What needs to be done:
In the excerpt on presenting yourself to an employer, why should an applicant put the points against them on the scale as well as the points in their favor? Answer in one to three sentences.

Excerpted text:

--- START ---

He wants to make the jurors feel that he has handled
the scales fairly, that he has taken into consideration
the evidence against him as well as the facts
in his favor; and that the preponderance of
weight is as he has shown it so
that they will accept his view and gave him
the verdict. If he feels a sincere conviction
that he is right in asking for a decision on his side,
he makes his closing address with the ring of confidence.
He looks the jurors in the eye and asks for the verdict
in his favor as a matter of right. He
does not beg, but claims what the weight of the evidence
entitles him to receive.
The jury that will decide on your
application when you apply for a position will usually
consist of but one man, or will be composed of a committee
or board of directors. Treat him or them as
a jury. Remember that your capabilities and
your deficiencies are on trial. Close
your case with the same process the skillful lawyer
uses when he sums up the evidence and weighs it before
the minds of the jurors. Do what he does as
a weighmaster. Avoid making any impression
that you are not weighing your demerits fairly,
though you minimize their importance; also
miss no chance to impress the full weight of
your qualifications. The essence of good
salesmanship at this stage of the process is skillful,
but honest weighing. That means using both
sides of the scale, to convince the prospect that
the balance tips in your favor. He will
not believe in the correctness of the “Yes”
weight unless you show the lesser weight of “No”
in contrast. Then he cannot help seeing
which is the heavier. Decision on the respective
weights is only a process of perception
Let us suppose the employer has asserted
the objections that you are not sufficiently experienced
to earn the salary you want, and that you don’t
know enough yet to fill the job. It would be poor
salesmanship to try to convince him that you have
had a good deal of experience. If you exaggerate
the importance of the things you have learned, he almost
surely will judge you to be an unfair weighman of yourself.

--- END ---

Supplied material:
--- START ---

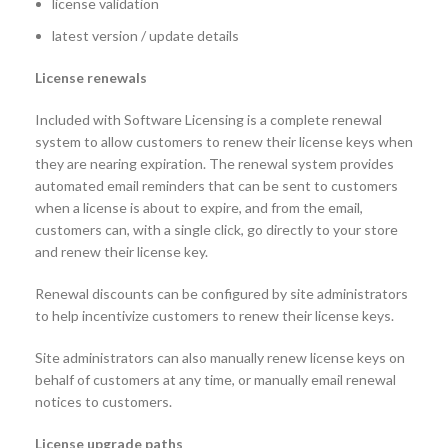
license validation
latest version / update details
License renewals
Included with Software Licensing is a complete renewal
system to allow customers to renew their license keys when
they are nearing expiration. The renewal system provides
automated email reminders that can be sent to customers
when a license is about to expire, and from the email,
customers can, with a single click, go directly to your store
and renew their license key.
Renewal discounts can be configured by site administrators
to help incentivize customers to renew their license keys.
Site administrators can also manually renew license keys on
behalf of customers at any time, or manually email renewal
notices to customers.
License upgrade paths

--- END ---

Answer to this problem:
The employer will not believe the "Yes" weight is correct unless the lesser weight of "No" is shown in contrast. Once both sides are weighed, he cannot help seeing which is heavier, so he is convinced that the balance tips in the applicant's favor.